2. The multifunctional door for cleanrooms according to claim 1, characterized in that: The first lifting drive mechanism and the second lifting drive mechanism both include a lifting drive motor, a gear and a rack. The lifting drive motor is mounted on the mounting frame, the gear is sleeved on the output end of the lifting drive motor, and the rack meshes with the gear. The rack of the first lifting drive mechanism is fastened to the first lifting door, and the rack of the second lifting drive mechanism is fastened to the second lifting door.

3. The multifunctional door for cleanrooms according to claim 1, characterized in that: Both the first and second guiding mechanisms include a guide rod and a slider. The guide rod is vertically mounted on the mounting frame, and the slider is slidably fitted onto the guide rod. The slider of the first guiding mechanism is fastened to the first lifting door, and the slider of the second guiding mechanism is fastened to the second lifting door.

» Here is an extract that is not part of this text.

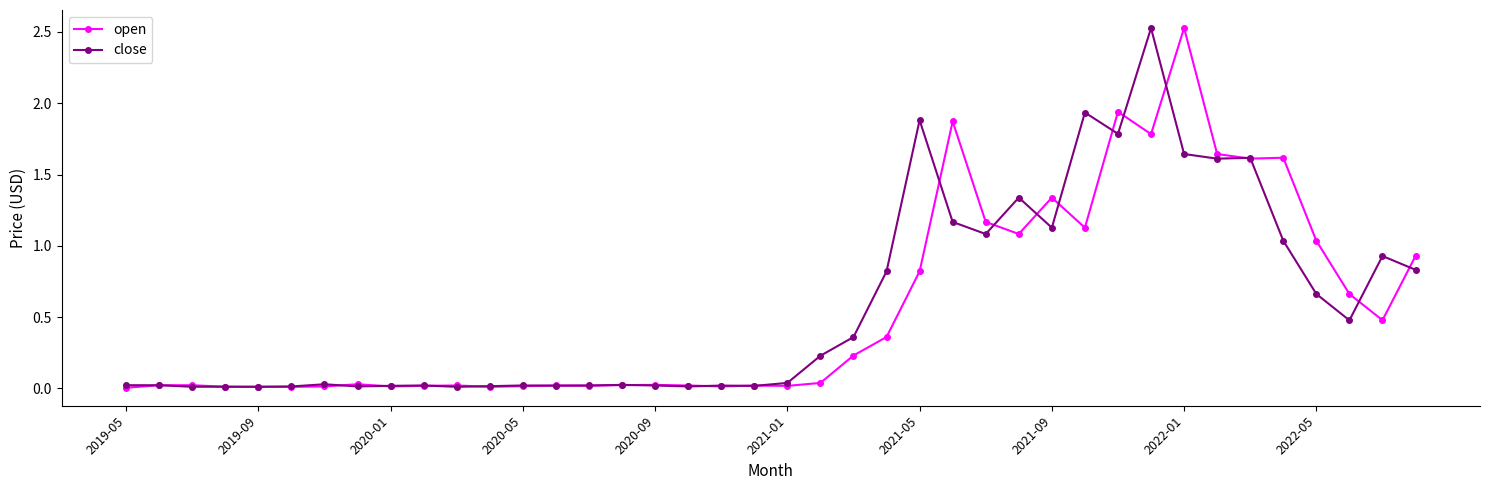

What is the value of the close point at the 27th from the left?

1.1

4. The multifunctional door for cleanrooms according to claim 3, characterized in that: The slider is vertically through-featured with a groove that matches the guide rod; a first connecting block is provided between the slider of the first guide mechanism and the first lifting door, and a second connecting block is provided between the slider of the second guide mechanism and the second lifting door.

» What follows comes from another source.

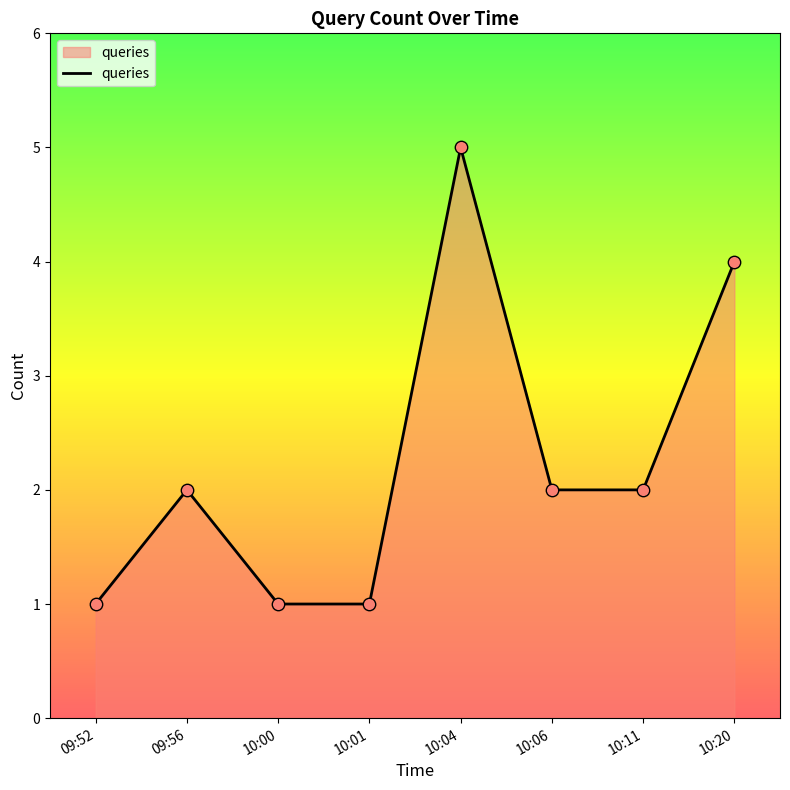

Approximately how many times larger is the value at 09:52 compared to 10:00?

1.0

5. The multifunctional door for cleanrooms according to claim 3, characterized in that: An observation window is provided at the middle position of the first lifting door and the middle position of the second lifting door. An upper mounting seat is provided at the upper end of the guide rod and a lower mounting seat is provided at the lower end of the guide rod. The upper mounting seat is detachably located on the upper side of the mounting frame and the lower mounting seat is detachably located on the lower side of the mounting frame.

6. The multifunctional door for cleanrooms according to claim 5, characterized in that: The lower surface of the upper mounting base and the upper surface of the lower mounting base are both planes. The upper surface and the lower surface of the slider are both planes. The upper surface of the slider can rise to abut against the lower surface of the upper mounting base, and the lower surface of the slider can fall to abut against the upper surface of the lower mounting base.

7. The multifunctional door for cleanrooms according to claim 5, characterized in that: The lower surface of the upper mounting base forms a first limiting surface for limiting the upward movement of the slider, and the upper surface of the lower mounting base forms a second limiting surface for limiting the downward movement of the slider.